Dans le n° 143/144 de Traces

Pierre Charland

11 septembre 2001
...
sous les débris
gisent des corps
pleins de questions
___________________________________________

Daniel Py

Vaisselle - / Deux verres emboîtés / inséparables...

Grande agitation / dans le buisson de lavande / les ailes bourdonnent
______________________________________________

Louis Savary

la mémoire encombrante
vous empêche d'oublier
tout ce que vous aimeriez bien
que les autres
ignorent
de vous
______________________________________________

Jean-Claude Touzeil cité par MFL

Le soir les menhirs / se racontent des histoires / à dormir debout

Voir aussi ci-après
_______________________________________________

Claude Seyve

La poésie
ne vaut
rien
ne vaut
la poésie

(Claude Seyve est décédé en juillet 2001)



Dans le n° 40 de Parterre Verbal

Pascal Boulanger

Des forêts. Au désert comme dans les villes. Où le rebelle vit caché. Sous le masque de quelque profession.

(Citation de Jeanine Baude)
 

Souvent elles reviennent après
longtemps
             sur la page inondée
entre l'ombre
            l'énigme
            la science
                         les vagues de feu
sur lesquelles la pensée danse

(Inédit)
____________________________________
Jean-Claude Touzeil

La Luciole
...
As-tu vu
La luciole
Qui clignote
dans la nuit?

                        C'est peut-être
                        Une ambulance
                        Qui transporte
                        Une souris.

As-tu vu
La luciole
Qui clignote
dans la nuit?

                        C'est peut-être
                        Pour un poète
                        Qu'on emmène
                        Au paradis.
 

Vengeance

Tapis
Sous les feuilles
Les cornichons
Jouent à cache-cache
Avec le jardinier

...
(Inédits)
___________________________________

Jean L'Anselme

Poésie - mode d'emploi

La poésie, on ne sait pas ce que c'est, mais on la reconnaît quand on la rencontre.

Le poète, c'est quelqu'un qui se lève la nuit pour écrire. D'autres se lèvent pour d'autres raisons mais l'envie est aussi urgente.

Le laid n'est pas si moche, c'est pas ce qu'il y a de pis, c'est avec du laid que je fais mon beurre.

... Un vers trop... poli ne peut pas être au net.
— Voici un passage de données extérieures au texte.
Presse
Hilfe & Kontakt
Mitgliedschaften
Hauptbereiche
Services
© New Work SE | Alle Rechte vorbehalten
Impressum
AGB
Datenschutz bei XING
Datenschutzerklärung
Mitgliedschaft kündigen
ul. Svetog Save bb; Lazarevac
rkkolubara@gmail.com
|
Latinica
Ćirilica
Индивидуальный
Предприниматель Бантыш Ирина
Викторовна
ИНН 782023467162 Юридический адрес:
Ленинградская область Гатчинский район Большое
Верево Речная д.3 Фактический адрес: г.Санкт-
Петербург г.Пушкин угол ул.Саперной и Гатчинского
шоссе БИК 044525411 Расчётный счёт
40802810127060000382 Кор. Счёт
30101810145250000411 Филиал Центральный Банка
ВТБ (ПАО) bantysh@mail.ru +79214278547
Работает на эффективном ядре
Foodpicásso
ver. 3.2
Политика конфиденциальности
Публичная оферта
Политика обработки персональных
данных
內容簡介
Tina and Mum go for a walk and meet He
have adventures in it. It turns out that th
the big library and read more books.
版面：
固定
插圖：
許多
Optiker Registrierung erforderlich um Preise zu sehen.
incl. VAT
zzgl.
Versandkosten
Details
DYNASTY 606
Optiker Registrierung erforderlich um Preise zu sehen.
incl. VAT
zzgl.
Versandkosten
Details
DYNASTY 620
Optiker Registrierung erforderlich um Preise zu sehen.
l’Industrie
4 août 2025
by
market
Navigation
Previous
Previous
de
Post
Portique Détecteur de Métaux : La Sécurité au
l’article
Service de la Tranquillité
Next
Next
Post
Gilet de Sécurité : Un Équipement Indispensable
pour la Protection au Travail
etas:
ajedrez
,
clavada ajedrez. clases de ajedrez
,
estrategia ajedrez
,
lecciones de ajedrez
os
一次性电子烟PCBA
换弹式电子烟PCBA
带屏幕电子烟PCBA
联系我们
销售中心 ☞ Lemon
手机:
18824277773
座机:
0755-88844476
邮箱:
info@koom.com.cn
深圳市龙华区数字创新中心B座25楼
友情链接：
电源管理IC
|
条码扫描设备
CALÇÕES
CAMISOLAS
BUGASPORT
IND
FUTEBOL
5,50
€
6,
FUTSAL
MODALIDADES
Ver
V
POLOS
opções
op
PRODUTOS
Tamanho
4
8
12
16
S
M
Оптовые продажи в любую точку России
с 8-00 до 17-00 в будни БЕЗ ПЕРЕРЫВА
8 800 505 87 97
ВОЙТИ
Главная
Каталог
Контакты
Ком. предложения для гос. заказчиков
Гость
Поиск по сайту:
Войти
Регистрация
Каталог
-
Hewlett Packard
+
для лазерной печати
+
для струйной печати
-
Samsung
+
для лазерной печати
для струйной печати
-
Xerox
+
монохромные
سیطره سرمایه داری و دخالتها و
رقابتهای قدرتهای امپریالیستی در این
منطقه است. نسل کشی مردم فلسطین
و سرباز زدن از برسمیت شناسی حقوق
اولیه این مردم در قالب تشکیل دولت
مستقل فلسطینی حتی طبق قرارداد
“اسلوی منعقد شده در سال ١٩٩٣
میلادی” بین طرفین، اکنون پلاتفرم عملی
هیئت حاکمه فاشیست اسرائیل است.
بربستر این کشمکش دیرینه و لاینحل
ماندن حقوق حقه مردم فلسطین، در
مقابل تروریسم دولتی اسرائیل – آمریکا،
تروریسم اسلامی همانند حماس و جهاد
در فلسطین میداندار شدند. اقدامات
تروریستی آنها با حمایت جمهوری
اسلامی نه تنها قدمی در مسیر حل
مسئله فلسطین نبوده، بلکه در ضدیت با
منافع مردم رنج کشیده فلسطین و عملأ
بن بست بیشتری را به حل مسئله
Méfiez-vous des vers luisants! ...
___________________________________

Jacques Simonomis

Un militant

Le cierge sur le tonneau de mélinite, les auditeurs n'y croyaient pas. Conférencier-pacifiste-itinérant, j'invitais les états-majors à venir m'écouter en famille. Tous pensaient que la bougie marquait la fin des enchères.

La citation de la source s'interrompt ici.